連続テレビ小説「とと姉ちゃん」(NHK 総合 月〜土 朝8時〜、BSプレミアム 月〜土 あさ7時30分〜)第24週「常子、小さな幸せを大事にする」第140回 9月13日(火)放送より。 
脚本:西田征史 演出:大原拓


大東京新聞の提案で、公開商品試験が開催されることになった。
その前にして、赤羽根(古田新太)はその過去と心情を吐露する。
12年前、小さな町工場からはじまったアカバネ。戦争を生き抜き帰ってきて、焼け野原のなかも生き抜いてここまで会社を大きくした。

「庶民の手の届く夢をあたえることが経済成長を生み、日本を世界に負けない豊かな国にする」
「金持ちになることが幸福なんだ」

高度成長期の権化のように描かれる赤羽根。前にも書いたが、大企業とはいえ、一民間企業の社長に、高度成長期の闇部分を背負わせるのも荷が重いだろう。幸い、古田新太の圧倒的な演技力で、何かもの凄く巨悪に見えちゃうんだけど(よ! 新感線!って感じだった)。
ここは政治家だろうと思うが、「NHKなんで」と、「LIFE!」の三津谷寛治ゼネラル・エグゼクティブ・プレミアムディレクター(内村光良)に言われてしまったのだろうとひと妄想。

さらに妄想を続けると、戦後の高度成長の闇だったら、公害の問題を抱える企業を描くのがおさまりがよいのでは。せっかく最初、静岡を舞台にしていたのだから、製紙工場あたりをモデル、いやモチーフに・・・いやいや、無理無理。それじゃあ土曜ドラマテイストになってしまう。

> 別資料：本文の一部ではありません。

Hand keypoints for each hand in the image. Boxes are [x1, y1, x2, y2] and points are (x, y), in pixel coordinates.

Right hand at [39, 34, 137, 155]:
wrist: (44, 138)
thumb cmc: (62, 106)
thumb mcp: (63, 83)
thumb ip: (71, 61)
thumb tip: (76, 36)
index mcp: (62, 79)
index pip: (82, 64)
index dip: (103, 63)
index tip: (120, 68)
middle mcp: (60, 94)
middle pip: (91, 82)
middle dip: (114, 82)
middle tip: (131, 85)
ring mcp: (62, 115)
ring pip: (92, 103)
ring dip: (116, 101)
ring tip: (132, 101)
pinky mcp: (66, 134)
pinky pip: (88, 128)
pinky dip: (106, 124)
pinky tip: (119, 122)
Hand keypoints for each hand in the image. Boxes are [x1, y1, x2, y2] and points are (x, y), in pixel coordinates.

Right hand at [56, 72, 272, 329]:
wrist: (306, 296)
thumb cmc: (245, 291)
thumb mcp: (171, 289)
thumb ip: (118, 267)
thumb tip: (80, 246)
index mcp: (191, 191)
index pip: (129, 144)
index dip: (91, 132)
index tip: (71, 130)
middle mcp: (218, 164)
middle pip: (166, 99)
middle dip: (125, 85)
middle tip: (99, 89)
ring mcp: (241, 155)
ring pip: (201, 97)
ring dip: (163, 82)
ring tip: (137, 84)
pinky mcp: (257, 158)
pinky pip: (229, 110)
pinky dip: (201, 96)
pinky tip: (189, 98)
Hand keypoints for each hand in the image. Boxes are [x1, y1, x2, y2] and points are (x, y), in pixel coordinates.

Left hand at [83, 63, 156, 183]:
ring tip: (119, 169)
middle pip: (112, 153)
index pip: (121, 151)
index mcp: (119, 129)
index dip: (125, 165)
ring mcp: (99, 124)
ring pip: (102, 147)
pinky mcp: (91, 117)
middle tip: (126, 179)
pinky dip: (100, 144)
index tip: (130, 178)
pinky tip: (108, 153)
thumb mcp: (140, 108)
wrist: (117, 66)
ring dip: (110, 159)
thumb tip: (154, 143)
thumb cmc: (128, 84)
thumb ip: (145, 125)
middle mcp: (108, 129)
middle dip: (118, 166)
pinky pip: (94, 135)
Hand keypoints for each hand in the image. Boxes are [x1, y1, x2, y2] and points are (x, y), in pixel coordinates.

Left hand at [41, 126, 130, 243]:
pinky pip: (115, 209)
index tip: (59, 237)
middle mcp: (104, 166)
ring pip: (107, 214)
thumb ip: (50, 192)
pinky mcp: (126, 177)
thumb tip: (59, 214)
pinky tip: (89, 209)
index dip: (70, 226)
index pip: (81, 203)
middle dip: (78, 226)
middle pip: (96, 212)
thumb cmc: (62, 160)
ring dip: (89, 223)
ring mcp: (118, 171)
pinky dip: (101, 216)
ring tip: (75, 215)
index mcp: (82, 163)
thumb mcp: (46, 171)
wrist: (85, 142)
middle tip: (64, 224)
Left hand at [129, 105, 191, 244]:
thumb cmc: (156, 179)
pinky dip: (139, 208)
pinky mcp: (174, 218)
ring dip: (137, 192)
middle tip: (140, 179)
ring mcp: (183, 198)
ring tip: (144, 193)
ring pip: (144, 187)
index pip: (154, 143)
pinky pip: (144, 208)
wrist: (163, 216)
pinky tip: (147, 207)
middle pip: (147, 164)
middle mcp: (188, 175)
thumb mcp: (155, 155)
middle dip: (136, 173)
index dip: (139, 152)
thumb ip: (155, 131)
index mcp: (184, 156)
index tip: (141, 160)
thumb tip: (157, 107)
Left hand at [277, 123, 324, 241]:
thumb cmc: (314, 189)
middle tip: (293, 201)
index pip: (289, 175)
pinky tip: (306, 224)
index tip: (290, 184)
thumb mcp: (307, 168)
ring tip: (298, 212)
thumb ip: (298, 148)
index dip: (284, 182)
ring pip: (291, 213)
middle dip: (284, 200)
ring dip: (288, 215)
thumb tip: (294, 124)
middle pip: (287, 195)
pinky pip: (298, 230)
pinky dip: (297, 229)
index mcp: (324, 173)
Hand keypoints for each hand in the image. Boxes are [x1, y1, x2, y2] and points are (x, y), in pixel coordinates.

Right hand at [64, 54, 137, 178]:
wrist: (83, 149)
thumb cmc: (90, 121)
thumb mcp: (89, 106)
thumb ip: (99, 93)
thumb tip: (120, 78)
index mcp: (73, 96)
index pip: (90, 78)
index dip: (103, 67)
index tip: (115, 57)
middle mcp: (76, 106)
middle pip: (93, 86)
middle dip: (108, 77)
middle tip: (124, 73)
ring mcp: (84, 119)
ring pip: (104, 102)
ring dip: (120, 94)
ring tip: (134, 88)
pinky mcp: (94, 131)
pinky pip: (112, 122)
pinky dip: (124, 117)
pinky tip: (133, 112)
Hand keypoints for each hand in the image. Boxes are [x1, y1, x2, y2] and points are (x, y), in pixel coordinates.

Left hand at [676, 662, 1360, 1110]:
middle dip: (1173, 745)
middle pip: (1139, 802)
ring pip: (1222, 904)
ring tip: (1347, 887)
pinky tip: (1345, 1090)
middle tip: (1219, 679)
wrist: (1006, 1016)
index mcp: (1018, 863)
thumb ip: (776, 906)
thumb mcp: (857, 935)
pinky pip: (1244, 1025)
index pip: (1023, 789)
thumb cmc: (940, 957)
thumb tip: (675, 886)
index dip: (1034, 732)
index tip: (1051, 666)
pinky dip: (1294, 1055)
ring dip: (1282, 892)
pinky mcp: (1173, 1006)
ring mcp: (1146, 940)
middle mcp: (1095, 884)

政治家を書いた「シン・ゴジラ」と政治を書かない「とと姉ちゃん」


「我が社の正しさを証明する」と燃える赤羽根。139回の常子(高畑充希)と同じく己の「正しさ」にこだわる。
時に昭和33年、終戦から13年が経っているが、互いの正しさを主張してぎすぎすといがみ合う登場人物たちを観ていると、まだ戦争は終わっていないと思わせる。
相手をねじ伏せただそうとする戦いになってしまう(常子が「戦い」「戦い」と言っている)。それぞれの正しさを認め合って共生していくことを人間は学ぶ必要があるわけで、そんなシニカルな状況を、政府を描かず、庶民と元庶民の商品試験として描いたことが意識的であるとしたら、秀逸だ。

国家の一大事に対して、庶民をほとんど描かず、政治家と官僚たちの行動を描いた「シン・ゴジラ」とは逆の方法であることは興味深い。
ついでに言うと、仕事のディテールにこだわりながら長くなる会議は「中略」する「シンゴジ」と、ディテールはゆるめで編集作業や試験を淡々と続ける「とと姉」、ここも真逆。

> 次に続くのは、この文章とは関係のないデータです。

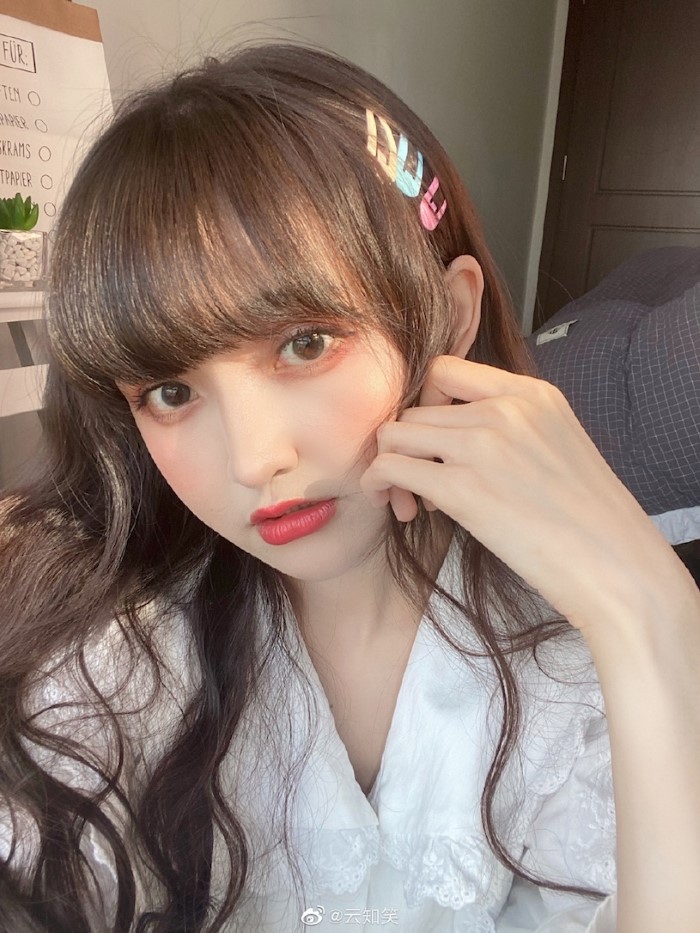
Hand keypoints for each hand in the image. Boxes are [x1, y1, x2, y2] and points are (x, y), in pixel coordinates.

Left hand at [360, 356, 677, 630]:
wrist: (616, 566)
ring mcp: (481, 445)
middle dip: (410, 445)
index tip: (434, 438)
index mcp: (531, 393)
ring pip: (395, 434)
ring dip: (393, 466)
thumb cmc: (589, 519)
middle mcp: (504, 409)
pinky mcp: (461, 489)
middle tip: (419, 485)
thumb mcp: (557, 444)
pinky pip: (389, 467)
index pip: (446, 369)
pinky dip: (379, 484)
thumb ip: (511, 426)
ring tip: (412, 500)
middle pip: (416, 408)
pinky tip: (396, 506)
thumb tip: (454, 435)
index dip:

「庶民の手の届く夢をあたえることが経済成長を生み〜〜」と思っているのか、常子と星野のラブストーリーを描いたあとは、今度は「半沢直樹」「下町ロケット」などの池井戸潤ドラマのテイストを盛り込んで、「とと姉ちゃん」は、いつの間にか、庶民のためのドラマとは何か? という大きな命題に向かっていた。これって誇大妄想ですか。

ほとほと姉ちゃん


公開試験に参加したメーカーたち。それぞれ企業努力をしているところをアピールするが、アカバネだけ、
具体的な作業の説明をしない。いくらなんでも悪党に描き過ぎー。しかも小悪党・・・。